Moim wyzwaniem jako fotografa jest to, by być po prostu Waszym gościem, który ma jeden dodatkowy obowiązek – mieć ze sobą aparat i wiedzę, co z nim zrobić.
Fascynuje mnie dyskretny, rodzinny reportaż. W fotografii mniej uważam za lepiej. Nie przytłaczam błyskiem flesza.
Staram się nie produkować zdjęć, ale tworzyć historię Waszej opowieści. Krok po kroku.
Dzień ślubu wymaga narratora, a ja całkiem nieźle opowiadam obrazkami.
Oferuję Wam zdjęcia pełne autentycznych emocji.
Naturalne, ciepłe, nostalgiczne i radosne, które przywołają wspomnienia. Będą pamiątką ludzi i momentów.
Wspomnienie przedślubnego oczekiwania czy emocji podczas przysięgi. Pamiątkę skwaru upalnego popołudnia, pomylonych kroków pierwszego tańca, uśmiechów najbliższych.
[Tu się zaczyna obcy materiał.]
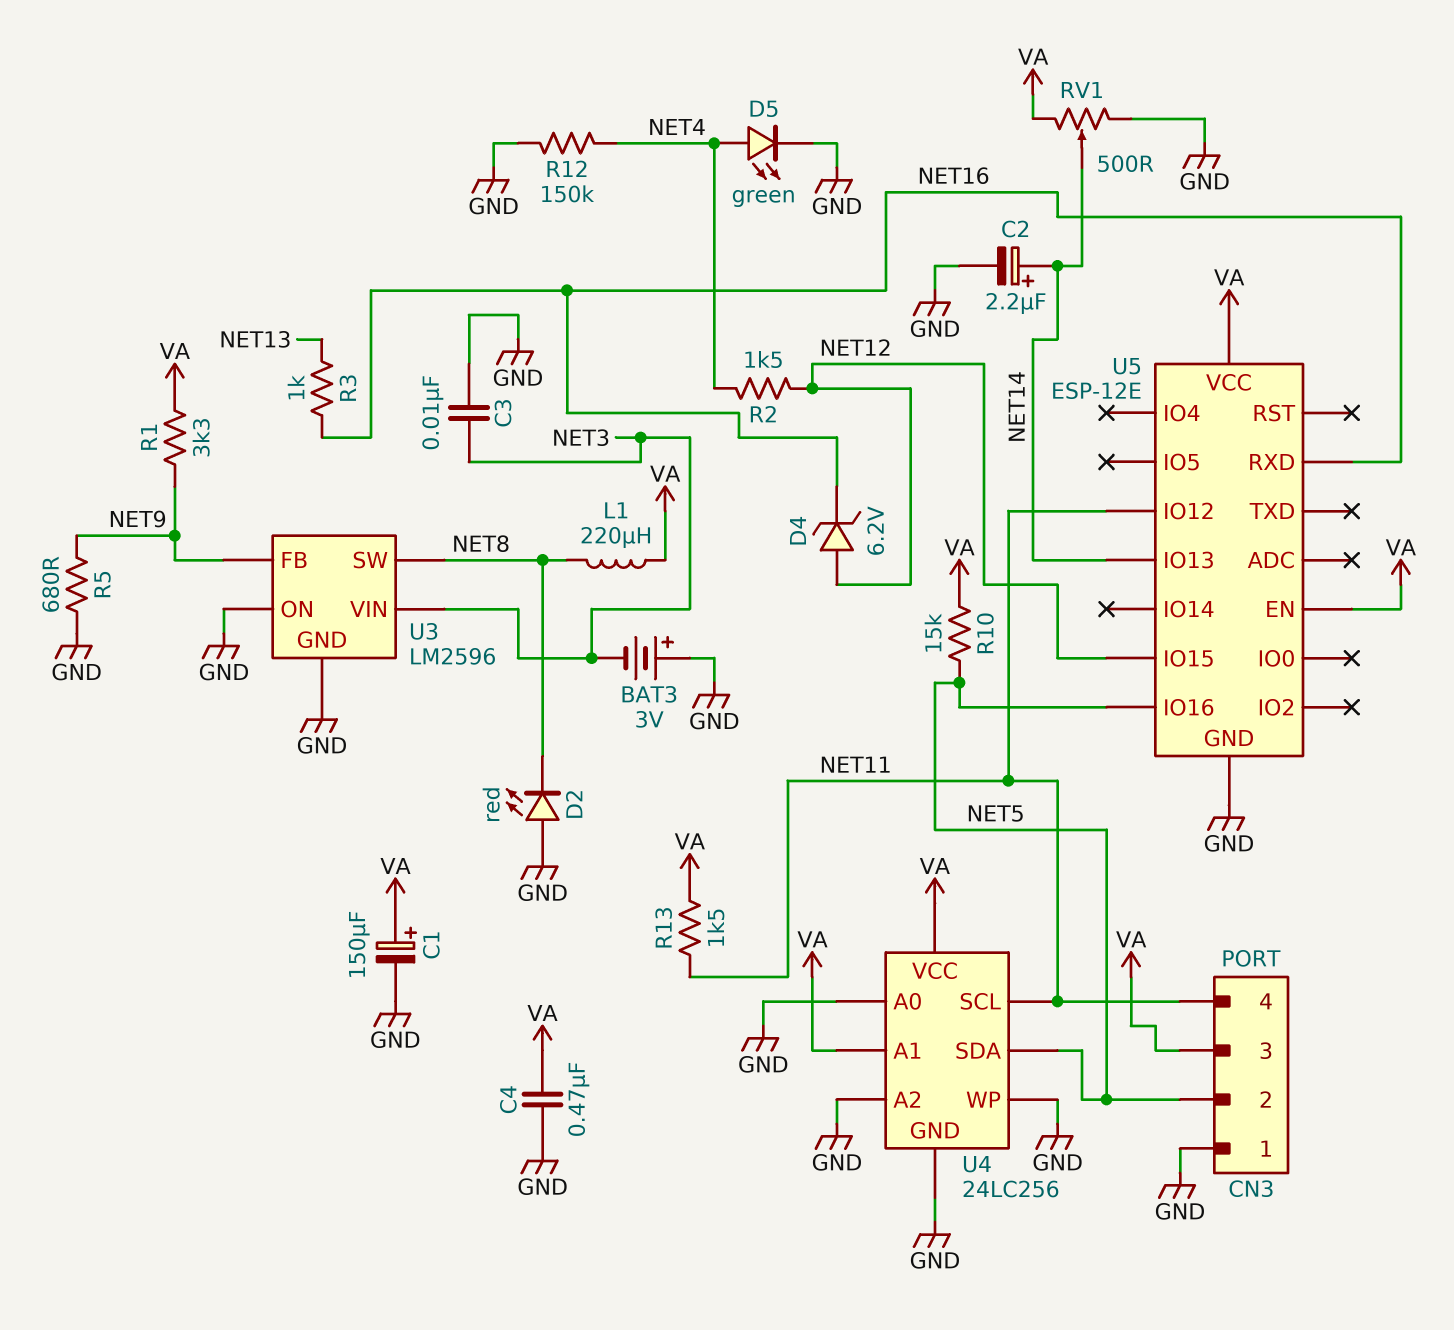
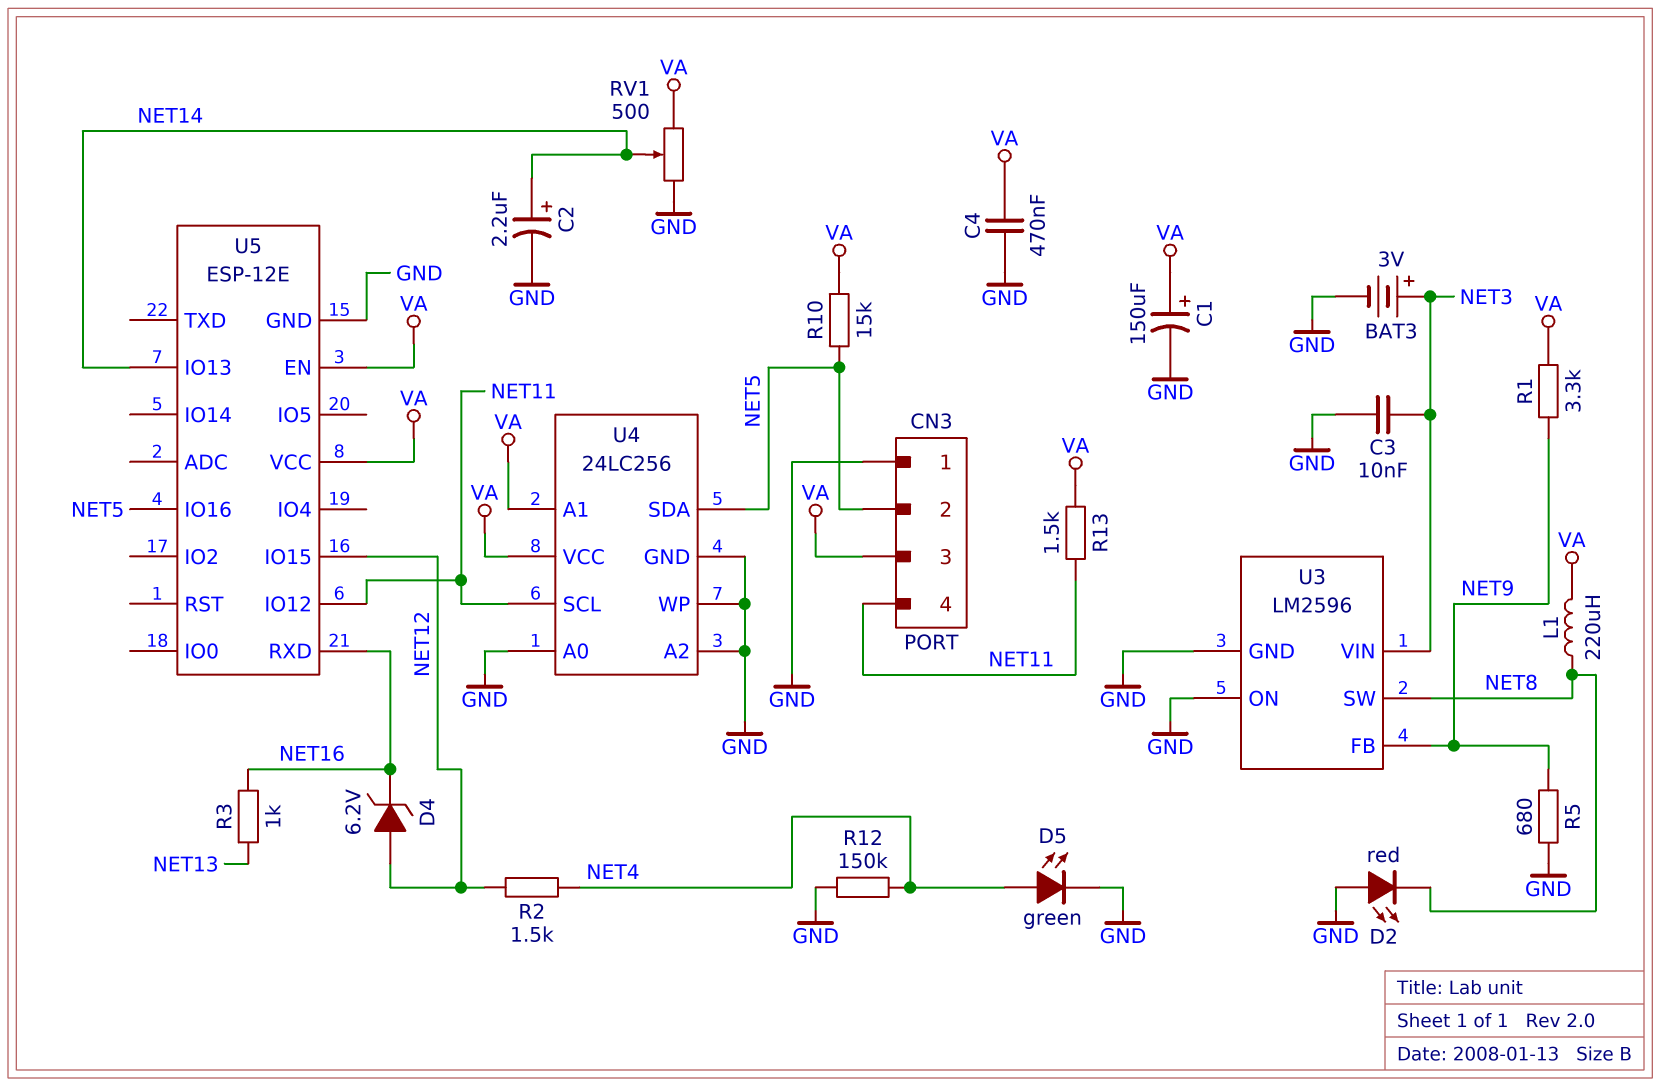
BAT3: 3V (plus GND, minus NET3) -> 3V (plus NET3, minus GND)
Jeżeli tak samo jak ja czujecie nostalgię do analogowych klimatów, subtelności dawnej fotografii, filmowych kadrów, długich letnich cieni to myślę, że będziemy się rozumieć. Wypijemy kawę, ustalimy plan, a potem dzień ślubu okaże się najkrótszym dniem w Waszym życiu.
Nie musicie jechać na koniec świata, żeby mieć fantastyczne zdjęcia. Jednak jeżeli chcecie, jestem już spakowany.